Requirement
All of the data below is to be copied again without changes.

(Saved entries)
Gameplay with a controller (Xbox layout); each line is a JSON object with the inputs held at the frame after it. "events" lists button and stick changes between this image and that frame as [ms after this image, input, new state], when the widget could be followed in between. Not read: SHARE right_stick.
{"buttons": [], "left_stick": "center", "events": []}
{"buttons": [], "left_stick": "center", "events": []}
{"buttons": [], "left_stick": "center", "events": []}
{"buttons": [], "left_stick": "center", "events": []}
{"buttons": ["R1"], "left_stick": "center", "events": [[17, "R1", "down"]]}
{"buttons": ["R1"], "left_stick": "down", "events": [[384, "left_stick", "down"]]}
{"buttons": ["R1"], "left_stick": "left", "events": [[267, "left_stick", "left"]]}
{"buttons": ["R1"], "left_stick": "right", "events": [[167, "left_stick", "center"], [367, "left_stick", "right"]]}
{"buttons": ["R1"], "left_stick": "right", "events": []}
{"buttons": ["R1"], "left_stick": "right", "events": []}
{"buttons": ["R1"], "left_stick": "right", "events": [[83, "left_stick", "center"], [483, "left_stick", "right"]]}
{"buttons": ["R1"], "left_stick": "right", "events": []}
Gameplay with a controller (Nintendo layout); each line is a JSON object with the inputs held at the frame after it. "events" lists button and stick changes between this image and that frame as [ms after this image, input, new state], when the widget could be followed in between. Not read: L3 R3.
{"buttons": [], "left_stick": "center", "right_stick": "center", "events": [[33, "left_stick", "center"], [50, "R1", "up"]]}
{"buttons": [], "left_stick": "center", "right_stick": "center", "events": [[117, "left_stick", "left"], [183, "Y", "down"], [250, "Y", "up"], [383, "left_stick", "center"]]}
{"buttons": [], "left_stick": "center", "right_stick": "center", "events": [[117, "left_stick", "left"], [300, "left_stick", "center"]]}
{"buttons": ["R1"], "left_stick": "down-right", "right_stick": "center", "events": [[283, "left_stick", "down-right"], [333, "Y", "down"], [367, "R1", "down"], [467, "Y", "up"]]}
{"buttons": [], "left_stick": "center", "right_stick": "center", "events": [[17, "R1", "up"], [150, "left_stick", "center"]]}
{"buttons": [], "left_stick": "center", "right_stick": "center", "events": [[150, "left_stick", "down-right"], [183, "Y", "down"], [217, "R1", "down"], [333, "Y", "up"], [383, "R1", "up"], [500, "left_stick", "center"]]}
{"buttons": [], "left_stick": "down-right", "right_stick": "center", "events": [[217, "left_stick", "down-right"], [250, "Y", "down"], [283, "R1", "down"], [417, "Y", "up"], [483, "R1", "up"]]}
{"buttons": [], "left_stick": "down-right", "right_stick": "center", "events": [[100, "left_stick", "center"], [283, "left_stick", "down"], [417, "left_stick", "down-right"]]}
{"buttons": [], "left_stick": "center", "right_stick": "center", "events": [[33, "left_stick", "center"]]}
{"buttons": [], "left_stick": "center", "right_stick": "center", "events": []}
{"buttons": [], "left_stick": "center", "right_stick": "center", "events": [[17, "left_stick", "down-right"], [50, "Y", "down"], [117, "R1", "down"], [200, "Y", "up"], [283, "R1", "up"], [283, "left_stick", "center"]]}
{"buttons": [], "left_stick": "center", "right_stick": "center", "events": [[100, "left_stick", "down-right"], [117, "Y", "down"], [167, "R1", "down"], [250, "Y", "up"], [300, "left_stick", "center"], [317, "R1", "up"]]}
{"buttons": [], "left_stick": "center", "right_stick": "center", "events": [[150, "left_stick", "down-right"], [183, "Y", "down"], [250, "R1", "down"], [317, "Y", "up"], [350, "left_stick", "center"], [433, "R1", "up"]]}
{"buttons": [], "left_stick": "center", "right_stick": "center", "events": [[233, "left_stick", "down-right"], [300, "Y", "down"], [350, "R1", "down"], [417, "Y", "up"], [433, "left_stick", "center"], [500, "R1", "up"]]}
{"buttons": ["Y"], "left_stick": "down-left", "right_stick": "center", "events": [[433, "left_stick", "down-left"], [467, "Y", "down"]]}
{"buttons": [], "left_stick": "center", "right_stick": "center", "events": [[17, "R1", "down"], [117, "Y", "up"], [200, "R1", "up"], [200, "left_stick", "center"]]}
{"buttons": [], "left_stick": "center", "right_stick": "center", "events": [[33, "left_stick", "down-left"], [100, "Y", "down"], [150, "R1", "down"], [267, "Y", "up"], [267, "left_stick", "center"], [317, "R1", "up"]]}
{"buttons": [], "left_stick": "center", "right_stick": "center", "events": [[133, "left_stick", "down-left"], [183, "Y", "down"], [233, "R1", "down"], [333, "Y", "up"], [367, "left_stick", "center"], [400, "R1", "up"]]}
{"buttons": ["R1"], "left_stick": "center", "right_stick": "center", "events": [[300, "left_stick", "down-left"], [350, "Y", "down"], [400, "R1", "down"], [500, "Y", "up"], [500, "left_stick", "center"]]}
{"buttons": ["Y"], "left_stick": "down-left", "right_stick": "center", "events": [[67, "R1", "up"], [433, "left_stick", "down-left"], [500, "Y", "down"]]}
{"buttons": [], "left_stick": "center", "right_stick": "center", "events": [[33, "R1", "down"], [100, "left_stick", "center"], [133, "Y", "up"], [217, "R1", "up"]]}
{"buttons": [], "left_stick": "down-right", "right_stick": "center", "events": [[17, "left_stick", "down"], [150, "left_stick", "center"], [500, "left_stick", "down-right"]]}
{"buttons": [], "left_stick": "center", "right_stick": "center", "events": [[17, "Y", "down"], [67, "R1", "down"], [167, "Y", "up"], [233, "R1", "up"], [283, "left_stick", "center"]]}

Written solution
Gameplay with a controller (Xbox layout); each line is a JSON object with the inputs held at the frame after it. "events" lists button and stick changes between this image and that frame as [ms after this image, input, new state], when the widget could be followed in between. Not read: SHARE right_stick.
{"buttons": [], "left_stick": "center", "events": []}
{"buttons": [], "left_stick": "center", "events": []}
{"buttons": [], "left_stick": "center", "events": []}
{"buttons": [], "left_stick": "center", "events": []}
{"buttons": ["R1"], "left_stick": "center", "events": [[17, "R1", "down"]]}
{"buttons": ["R1"], "left_stick": "down", "events": [[384, "left_stick", "down"]]}
{"buttons": ["R1"], "left_stick": "left", "events": [[267, "left_stick", "left"]]}
{"buttons": ["R1"], "left_stick": "right", "events": [[167, "left_stick", "center"], [367, "left_stick", "right"]]}
{"buttons": ["R1"], "left_stick": "right", "events": []}
{"buttons": ["R1"], "left_stick": "right", "events": []}
{"buttons": ["R1"], "left_stick": "right", "events": [[83, "left_stick", "center"], [483, "left_stick", "right"]]}
{"buttons": ["R1"], "left_stick": "right", "events": []}
Gameplay with a controller (Nintendo layout); each line is a JSON object with the inputs held at the frame after it. "events" lists button and stick changes between this image and that frame as [ms after this image, input, new state], when the widget could be followed in between. Not read: L3 R3.
{"buttons": [], "left_stick": "center", "right_stick": "center", "events": [[33, "left_stick", "center"], [50, "R1", "up"]]}
{"buttons": [], "left_stick": "center", "right_stick": "center", "events": [[117, "left_stick", "left"], [183, "Y", "down"], [250, "Y", "up"], [383, "left_stick", "center"]]}
{"buttons": [], "left_stick": "center", "right_stick": "center", "events": [[117, "left_stick", "left"], [300, "left_stick", "center"]]}
{"buttons": ["R1"], "left_stick": "down-right", "right_stick": "center", "events": [[283, "left_stick", "down-right"], [333, "Y", "down"], [367, "R1", "down"], [467, "Y", "up"]]}
{"buttons": [], "left_stick": "center", "right_stick": "center", "events": [[17, "R1", "up"], [150, "left_stick", "center"]]}
{"buttons": [], "left_stick": "center", "right_stick": "center", "events": [[150, "left_stick", "down-right"], [183, "Y", "down"], [217, "R1", "down"], [333, "Y", "up"], [383, "R1", "up"], [500, "left_stick", "center"]]}
{"buttons": [], "left_stick": "down-right", "right_stick": "center", "events": [[217, "left_stick", "down-right"], [250, "Y", "down"], [283, "R1", "down"], [417, "Y", "up"], [483, "R1", "up"]]}
{"buttons": [], "left_stick": "down-right", "right_stick": "center", "events": [[100, "left_stick", "center"], [283, "left_stick", "down"], [417, "left_stick", "down-right"]]}
{"buttons": [], "left_stick": "center", "right_stick": "center", "events": [[33, "left_stick", "center"]]}
{"buttons": [], "left_stick": "center", "right_stick": "center", "events": []}
{"buttons": [], "left_stick": "center", "right_stick": "center", "events": [[17, "left_stick", "down-right"], [50, "Y", "down"], [117, "R1", "down"], [200, "Y", "up"], [283, "R1", "up"], [283, "left_stick", "center"]]}
{"buttons": [], "left_stick": "center", "right_stick": "center", "events": [[100, "left_stick", "down-right"], [117, "Y", "down"], [167, "R1", "down"], [250, "Y", "up"], [300, "left_stick", "center"], [317, "R1", "up"]]}
{"buttons": [], "left_stick": "center", "right_stick": "center", "events": [[150, "left_stick", "down-right"], [183, "Y", "down"], [250, "R1", "down"], [317, "Y", "up"], [350, "left_stick", "center"], [433, "R1", "up"]]}
{"buttons": [], "left_stick": "center", "right_stick": "center", "events": [[233, "left_stick", "down-right"], [300, "Y", "down"], [350, "R1", "down"], [417, "Y", "up"], [433, "left_stick", "center"], [500, "R1", "up"]]}
{"buttons": ["Y"], "left_stick": "down-left", "right_stick": "center", "events": [[433, "left_stick", "down-left"], [467, "Y", "down"]]}
{"buttons": [], "left_stick": "center", "right_stick": "center", "events": [[17, "R1", "down"], [117, "Y", "up"], [200, "R1", "up"], [200, "left_stick", "center"]]}
{"buttons": [], "left_stick": "center", "right_stick": "center", "events": [[33, "left_stick", "down-left"], [100, "Y", "down"], [150, "R1", "down"], [267, "Y", "up"], [267, "left_stick", "center"], [317, "R1", "up"]]}
{"buttons": [], "left_stick": "center", "right_stick": "center", "events": [[133, "left_stick", "down-left"], [183, "Y", "down"], [233, "R1", "down"], [333, "Y", "up"], [367, "left_stick", "center"], [400, "R1", "up"]]}
{"buttons": ["R1"], "left_stick": "center", "right_stick": "center", "events": [[300, "left_stick", "down-left"], [350, "Y", "down"], [400, "R1", "down"], [500, "Y", "up"], [500, "left_stick", "center"]]}
{"buttons": ["Y"], "left_stick": "down-left", "right_stick": "center", "events": [[67, "R1", "up"], [433, "left_stick", "down-left"], [500, "Y", "down"]]}
{"buttons": [], "left_stick": "center", "right_stick": "center", "events": [[33, "R1", "down"], [100, "left_stick", "center"], [133, "Y", "up"], [217, "R1", "up"]]}
{"buttons": [], "left_stick": "down-right", "right_stick": "center", "events": [[17, "left_stick", "down"], [150, "left_stick", "center"], [500, "left_stick", "down-right"]]}
{"buttons": [], "left_stick": "center", "right_stick": "center", "events": [[17, "Y", "down"], [67, "R1", "down"], [167, "Y", "up"], [233, "R1", "up"], [283, "left_stick", "center"]]}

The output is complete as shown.